Homegrown Tours -- Wheelchair Accessible Tours
My absolute favorite idea was Mobile Entertainment Theater's plan to convert a box truck into a mobile stage that would bring theater and cultural events to places that don't have brick and mortar theaters of their own. It would host a traveling theater company and also be available for rental to other performing artists.The plan seemed complete and well thought out, and the idea just seemed flat out cool. MET got my vote for fan favorite. I guess the judges liked it too, because it won second prize.

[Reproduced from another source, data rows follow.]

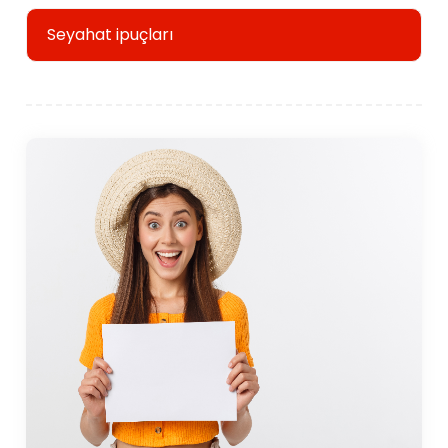
Seyahat ipuçları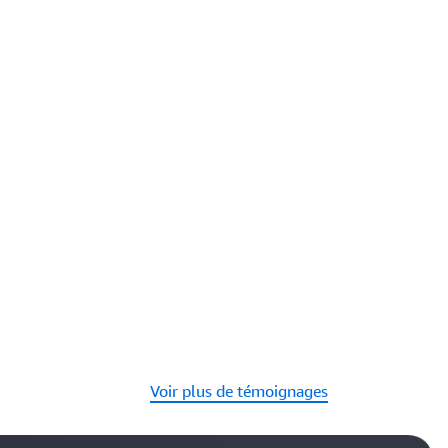
Voir plus de témoignages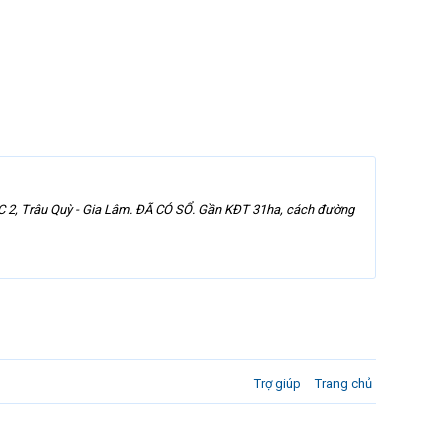
u TĐC 2, Trâu Quỳ - Gia Lâm. ĐÃ CÓ SỔ. Gần KĐT 31ha, cách đường
Trợ giúp
Trang chủ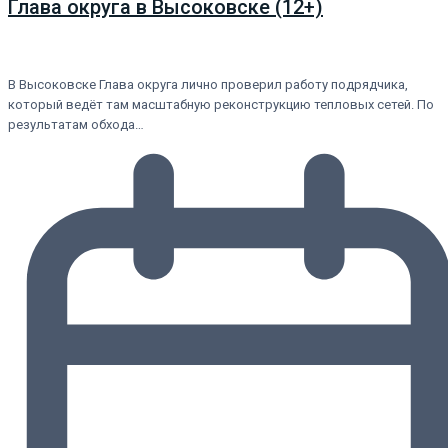
Глава округа в Высоковске (12+)
В Высоковске Глава округа лично проверил работу подрядчика,
который ведёт там масштабную реконструкцию тепловых сетей. По
результатам обхода…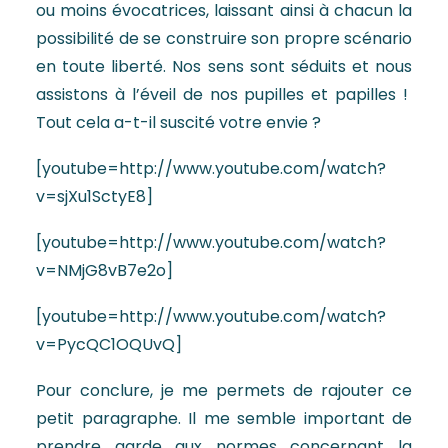
ou moins évocatrices, laissant ainsi à chacun la
possibilité de se construire son propre scénario
en toute liberté. Nos sens sont séduits et nous
assistons à l’éveil de nos pupilles et papilles !
Tout cela a-t-il suscité votre envie ?
[youtube=http://www.youtube.com/watch?
v=sjXu1SctyE8]
[youtube=http://www.youtube.com/watch?
v=NMjG8vB7e2o]
[youtube=http://www.youtube.com/watch?
v=PycQC1OQUvQ]
Pour conclure, je me permets de rajouter ce
petit paragraphe. Il me semble important de
prendre garde aux normes concernant la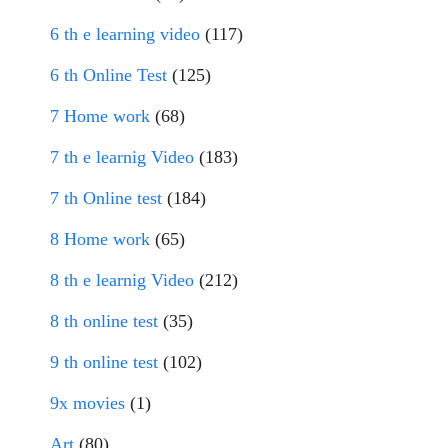
6 th e learning video
(117)
6 th Online Test
(125)
7 Home work
(68)
7 th e learnig Video
(183)
7 th Online test
(184)
8 Home work
(65)
8 th e learnig Video
(212)
8 th online test
(35)
9 th online test
(102)
9x movies
(1)
Art
(80)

Mobile Entertainment Theater
Kenko Protein Bars identified a need for protein bars that are nut-free and egg-free. For people with nut allergies it can be hard to find a protein-filled snack to fuel up for that after school soccer game. Most protein bars on the market today either contain nuts or are made on equipment that comes in contact with nuts.
Kenko Protein Bars
Each bar contains 18 grams of protein and has no added sugar or preservatives. Sounds like a good idea.
Kenko Protein Bars
REALToDo  is a customer relationship management (CRM) software-as-a-service tool for real estate agents.  It's an easy-to-use, cloud-based CRM system that helps agents keep track of their properties, clients, and schedules. A simple tool for real estate pros seems particularly timely given today's real estate market.  Third prize was well-deserved.
REALToDo
One last pitch that impressed me was Second Chance USA. They had already won previously so weren't eligible for prizes, but got to pitch because there was room on the schedule. Second Chance USA trains the incarcerated for middle skilled job openings and partners with companies that need those skills to guarantee employment for people once they are released. Talk about addressing two problems at once!
Second Chance Mission Statement
Making the Case for Second Chance
The winners and the judges posed for photos with the giant checks and most people took off for warmer quarters as it had gotten really most sincerely cold. Quite a night.